Ronald Fieldstone: One benefit of an intercreditor agreement for an EB5 visa subordinate lender is that as a junior lender you get notice of default, opportunity to cure, and the opportunity to exercise in a mezzanine pledge default, so you can take over for the borrower and potentially pay off the senior loan or get it refinanced in order to continue the project and prevent getting wiped out.
Senior lenders do have issues especially on large projects where their attitude is "We made a loan to a developer. We didn't make a loan to an EB5 company." And an EB5 company does not have the developer expertise to step in and take over a project, unlike a hedge fund that does mezzanine loans and has billions of dollars in assets and a whole team of experts that come in and take over a project.
The EB 5 visa requirements to compile and execute an offering are quite complicate. The dilemma of EB5 in this case is the lack of ready expertise to take over the position of the developer if they want to exercise a mezzanine pledge. One of the ways to get around this, the NCE (New Commercial Enterprise) could bring in a partner or developer manager as a qualified substitute to take over the project. That's kind of been the compromise we've found so if the General Manager of the NCE can find somebody that the senior lender accepts, the senior lender may let them cure the default in order to step in and take over.
(Michael): I think that's right though the question you have to ask yourself if you're in an subordinate position and are considering an intercreditor agreement is, will that remedy be a viable remedy for me, meaning can you actually do what you need to do to take over the borrower’s position and finish the project.
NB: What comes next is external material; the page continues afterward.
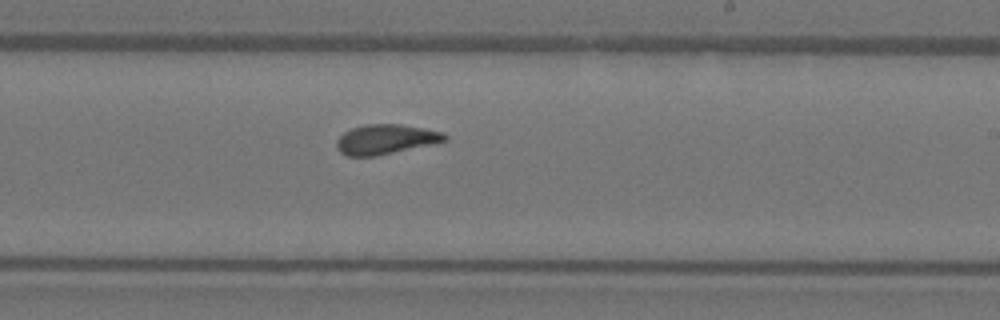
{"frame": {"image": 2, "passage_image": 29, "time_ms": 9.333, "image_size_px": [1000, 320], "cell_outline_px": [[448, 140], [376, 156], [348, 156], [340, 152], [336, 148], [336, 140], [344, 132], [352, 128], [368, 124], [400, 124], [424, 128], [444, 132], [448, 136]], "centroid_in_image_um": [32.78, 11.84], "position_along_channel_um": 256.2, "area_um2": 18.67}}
And that involves injecting money into the project either in the form of curing monetary defaults under the senior, or sometimes paying off the senior at par which obviously can be a very difficult proposition for the typical NCE (the entity the EB5 investors invest into). That type of liquidity is not typically available.
So if you can partner with someone who has access to that capital and experience in completing construction projects, whether it's a hotel or whatever it is, then you get closer to saying this is a viable remedy and it's worth pushing for and undergoing some of the difficulties that are always involved in getting an intercreditor agreement to get investor visa usa.
What remedies are available without an Intercreditor Agreement?
(Rupy Cheema): If there is no intercreditor agreement and the EB5 loan is a mezzanine loan then what can we generally assume the remedies available are to the EB5 lenders?
(Michael): If there is not an intercreditor agreement, the remedies available would depend on the security provided to the EB5 loan.
If they were to obtain a second lien on the real property they would have the rights and remedies of second lien holder which would be structurally subordinate to the senior lender even without an intercreditor agreement. In terms of the first lien mortgage, it would be recorded first and then the EB5 lenders mortgage would be recorded. Essentially the senior lender in that case would drive the ship in a foreclosure proceeding and could wipe out the junior lender if they foreclosed on their interest (on their senior mortgage).
In terms of a second lien mortgage, that's how it would be set up. Now if there were any proceeds after the first lien had been paid in full, those should be distributed to the second lien holder before any proceeds of a foreclosure sale are made available to the borrower entity.
Structurally they would be subordinate and then with respective proceeds they probably wouldn't see anything because senior lenders typically did not made whole in foreclosure proceedings.